Start of Block

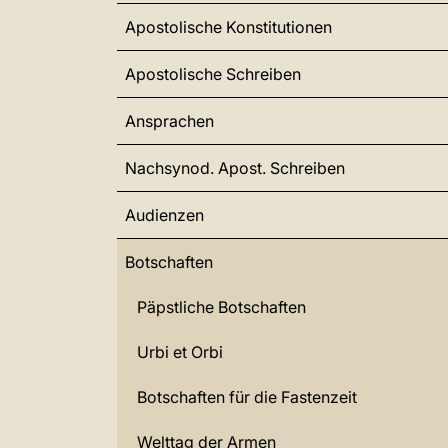
Apostolische Konstitutionen
Apostolische Schreiben
Ansprachen
Nachsynod. Apost. Schreiben
Audienzen
Botschaften
Päpstliche Botschaften
Urbi et Orbi
Botschaften für die Fastenzeit
Welttag der Armen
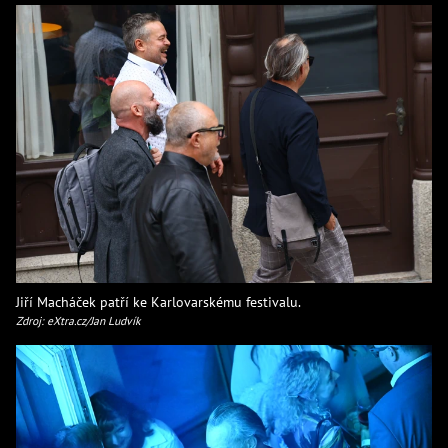
Jiří Macháček patří ke Karlovarskému festivalu.
Zdroj: eXtra.cz/Jan Ludvík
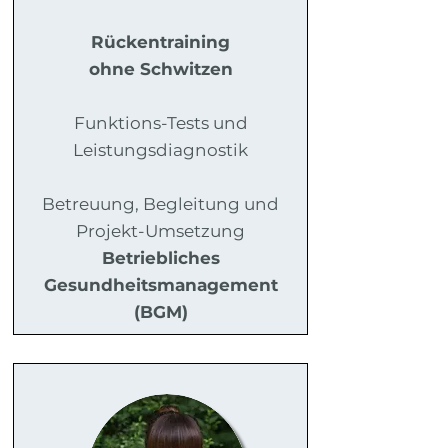
Rückentraining
ohne Schwitzen
Funktions-Tests und
Leistungsdiagnostik
Betreuung, Begleitung und
Projekt-Umsetzung
Betriebliches
Gesundheitsmanagement
(BGM)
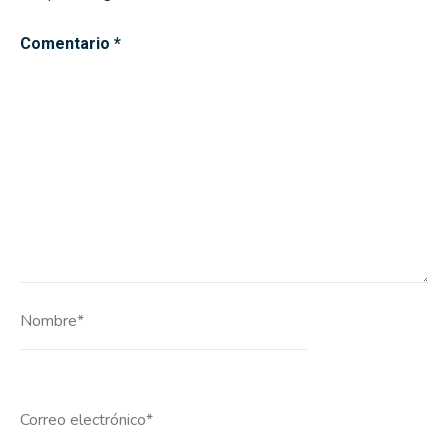
Comentario
*
Nombre*
Correo
electrónico*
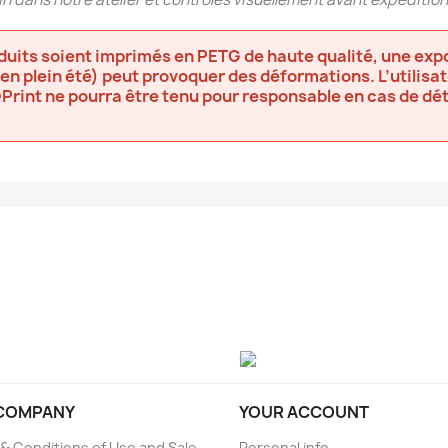
oduits soient imprimés en PETG de haute qualité, une exp
 en plein été) peut provoquer des déformations. L’utilis
DPrint ne pourra être tenu pour responsable en cas de dé
COMPANY
YOUR ACCOUNT
& Conditions of Use and Sale
Personal info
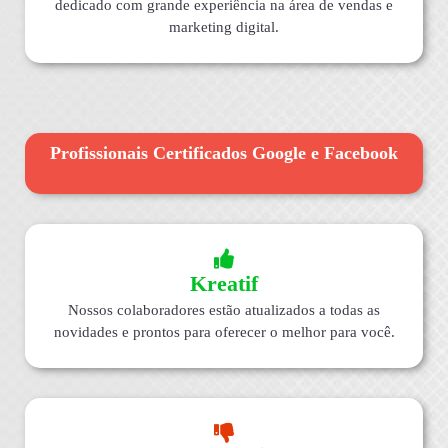
dedicado com grande experiência na área de vendas e
marketing digital.
Profissionais Certificados Google e Facebook
Kreatif
Nossos colaboradores estão atualizados a todas as
novidades e prontos para oferecer o melhor para você.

End of Block

### What the task asks
From the first line to the last, set down the records word for word and drop the images.

### Your solution
Apostolische Konstitutionen
Apostolische Schreiben
Ansprachen
Nachsynod. Apost. Schreiben
Audienzen
Botschaften
Päpstliche Botschaften
Urbi et Orbi
Botschaften für die Fastenzeit
Welttag der Armen
Jiří Macháček patří ke Karlovarskému festivalu.
Zdroj: eXtra.cz/Jan Ludvík
Rückentraining
ohne Schwitzen
Funktions-Tests und
Leistungsdiagnostik
Betreuung, Begleitung und
Projekt-Umsetzung
Betriebliches
Gesundheitsmanagement
(BGM)
Comentario
*
Nombre*
Correo
electrónico*
oduits soient imprimés en PETG de haute qualité, une exp
 en plein été) peut provoquer des déformations. L’utilis
DPrint ne pourra être tenu pour responsable en cas de dé
COMPANY
YOUR ACCOUNT
& Conditions of Use and Sale
Personal info
dedicado com grande experiência na área de vendas e
marketing digital.
Profissionais Certificados Google e Facebook
Kreatif
Nossos colaboradores estão atualizados a todas as
novidades e prontos para oferecer o melhor para você.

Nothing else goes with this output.